**What you have to do**
Your task is to copy the stretch of lines in the records below that begins with the line containing "dem Coronavirus bestätigt. Von den aktuell 1" and ends with the line containing "Dormagen: 205 (Vortag: 186)", exactly as written, with nothing added.

===== Data for processing

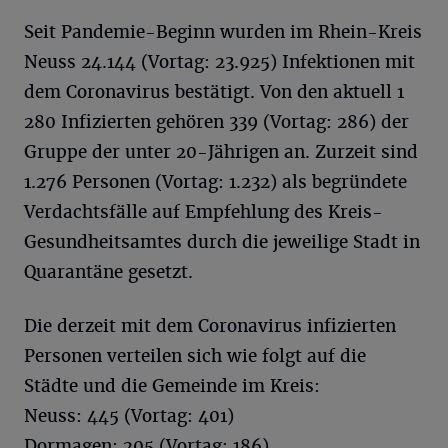
Seit Pandemie-Beginn wurden im Rhein-Kreis
Neuss 24.144 (Vortag: 23.925) Infektionen mit
dem Coronavirus bestätigt. Von den aktuell 1
280 Infizierten gehören 339 (Vortag: 286) der
Gruppe der unter 20-Jährigen an. Zurzeit sind
1.276 Personen (Vortag: 1.232) als begründete
Verdachtsfälle auf Empfehlung des Kreis-
Gesundheitsamtes durch die jeweilige Stadt in
Quarantäne gesetzt.
Die derzeit mit dem Coronavirus infizierten
Personen verteilen sich wie folgt auf die
Städte und die Gemeinde im Kreis:
Neuss: 445 (Vortag: 401)
Dormagen: 205 (Vortag: 186)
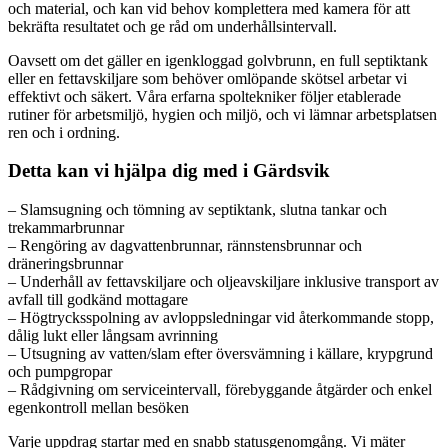
och material, och kan vid behov komplettera med kamera för att
bekräfta resultatet och ge råd om underhållsintervall.
Oavsett om det gäller en igenkloggad golvbrunn, en full septiktank
eller en fettavskiljare som behöver omlöpande skötsel arbetar vi
effektivt och säkert. Våra erfarna spoltekniker följer etablerade
rutiner för arbetsmiljö, hygien och miljö, och vi lämnar arbetsplatsen
ren och i ordning.
Detta kan vi hjälpa dig med i Gärdsvik
– Slamsugning och tömning av septiktank, slutna tankar och
trekammarbrunnar
– Rengöring av dagvattenbrunnar, rännstensbrunnar och
dräneringsbrunnar
– Underhåll av fettavskiljare och oljeavskiljare inklusive transport av
avfall till godkänd mottagare
– Högtrycksspolning av avloppsledningar vid återkommande stopp,
dålig lukt eller långsam avrinning
– Utsugning av vatten/slam efter översvämning i källare, krypgrund
och pumpgropar
– Rådgivning om serviceintervall, förebyggande åtgärder och enkel
egenkontroll mellan besöken
Varje uppdrag startar med en snabb statusgenomgång. Vi mäter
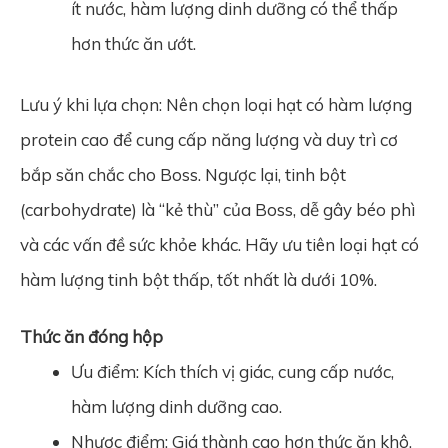
ít nước, hàm lượng dinh dưỡng có thể thấp
hơn thức ăn ướt.
Lưu ý khi lựa chọn: Nên chọn loại hạt có hàm lượng
protein cao để cung cấp năng lượng và duy trì cơ
bắp săn chắc cho Boss. Ngược lại, tinh bột
(carbohydrate) là “kẻ thù” của Boss, dễ gây béo phì
và các vấn đề sức khỏe khác. Hãy ưu tiên loại hạt có
hàm lượng tinh bột thấp, tốt nhất là dưới 10%.
Thức ăn đóng hộp
Ưu điểm: Kíc‌h thí‌ch vị giác, cung cấp nước,
hàm lượng dinh dưỡng cao.
Nhược điểm: Giá thành cao hơn thức ăn khô,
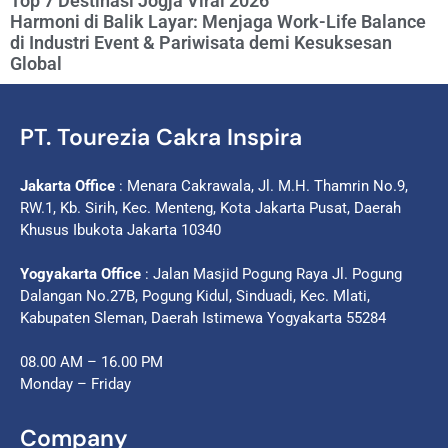
Top 7 Destinasi Jogja Viral 2026
Harmoni di Balik Layar: Menjaga Work-Life Balance
di Industri Event & Pariwisata demi Kesuksesan
Global
PT. Tourezia Cakra Inspira
Jakarta Office
: Menara Cakrawala, Jl. M.H. Thamrin No.9,
RW.1, Kb. Sirih, Kec. Menteng, Kota Jakarta Pusat, Daerah
Khusus Ibukota Jakarta 10340
Yogyakarta Office
: Jalan Masjid Pogung Raya Jl. Pogung
Dalangan No.27B, Pogung Kidul, Sinduadi, Kec. Mlati,
Kabupaten Sleman, Daerah Istimewa Yogyakarta 55284
08.00 AM – 16.00 PM
Monday – Friday
Company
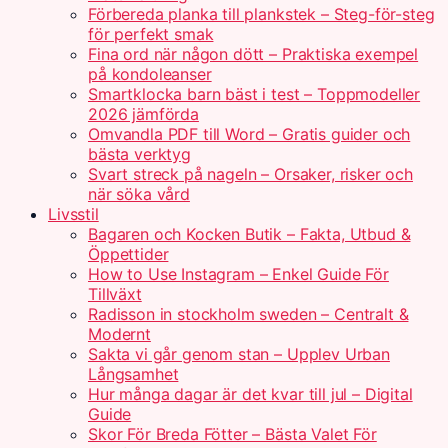
Förbereda planka till plankstek – Steg-för-steg
för perfekt smak
Fina ord när någon dött – Praktiska exempel
på kondoleanser
Smartklocka barn bäst i test – Toppmodeller
2026 jämförda
Omvandla PDF till Word – Gratis guider och
bästa verktyg
Svart streck på nageln – Orsaker, risker och
när söka vård
Livsstil
Bagaren och Kocken Butik – Fakta, Utbud &
Öppettider
How to Use Instagram – Enkel Guide För
Tillväxt
Radisson in stockholm sweden – Centralt &
Modernt
Sakta vi går genom stan – Upplev Urban
Långsamhet
Hur många dagar är det kvar till jul – Digital
Guide
Skor För Breda Fötter – Bästa Valet För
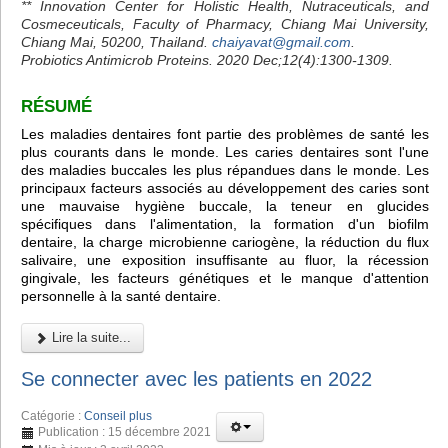
** Innovation Center for Holistic Health, Nutraceuticals, and
Cosmeceuticals, Faculty of Pharmacy, Chiang Mai University,
Chiang Mai, 50200, Thailand.
chaiyavat@gmail.com
.
Probiotics Antimicrob Proteins. 2020 Dec;12(4):1300-1309.
RÉSUMÉ
Les maladies dentaires font partie des problèmes de santé les
plus courants dans le monde. Les caries dentaires sont l'une
des maladies buccales les plus répandues dans le monde. Les
principaux facteurs associés au développement des caries sont
une mauvaise hygiène buccale, la teneur en glucides
spécifiques dans l'alimentation, la formation d'un biofilm
dentaire, la charge microbienne cariogène, la réduction du flux
salivaire, une exposition insuffisante au fluor, la récession
gingivale, les facteurs génétiques et le manque d'attention
personnelle à la santé dentaire.
Lire la suite...
Se connecter avec les patients en 2022
Catégorie :
Conseil plus
Publication : 15 décembre 2021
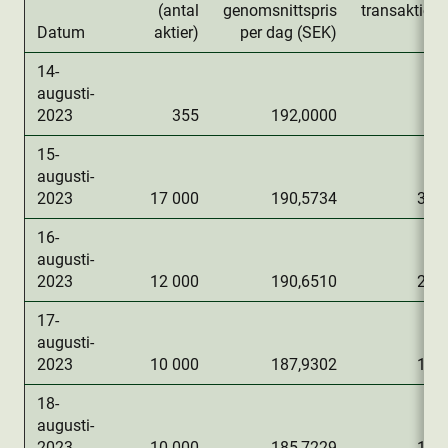
(antal
genomsnittspris
transaktion
Datum
aktie­r)
per dag (SEK)
14-
augusti-
2023
355
192,0000
6
15-
augusti-
2023
17 000
190,5734
3 2
16-
augusti-
2023
12 000
190,6510
2 2
17-
augusti-
2023
10 000
187,9302
1 8
18-
augusti-
2023
10 000
185,7229
1 8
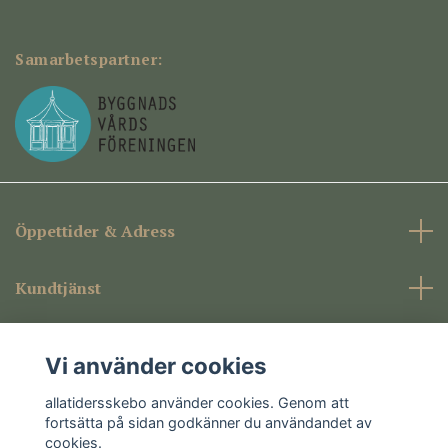
Samarbetspartner:
Öppettider & Adress
Kundtjänst
Företagsinformation
Vi använder cookies
Sociala medier
allatidersskebo använder cookies. Genom att
fortsätta på sidan godkänner du användandet av
cookies.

==========

**Result below**
dem Coronavirus bestätigt. Von den aktuell 1
280 Infizierten gehören 339 (Vortag: 286) der
Gruppe der unter 20-Jährigen an. Zurzeit sind
1.276 Personen (Vortag: 1.232) als begründete
Verdachtsfälle auf Empfehlung des Kreis-
Gesundheitsamtes durch die jeweilige Stadt in
Quarantäne gesetzt.
Die derzeit mit dem Coronavirus infizierten
Personen verteilen sich wie folgt auf die
Städte und die Gemeinde im Kreis:
Neuss: 445 (Vortag: 401)
Dormagen: 205 (Vortag: 186)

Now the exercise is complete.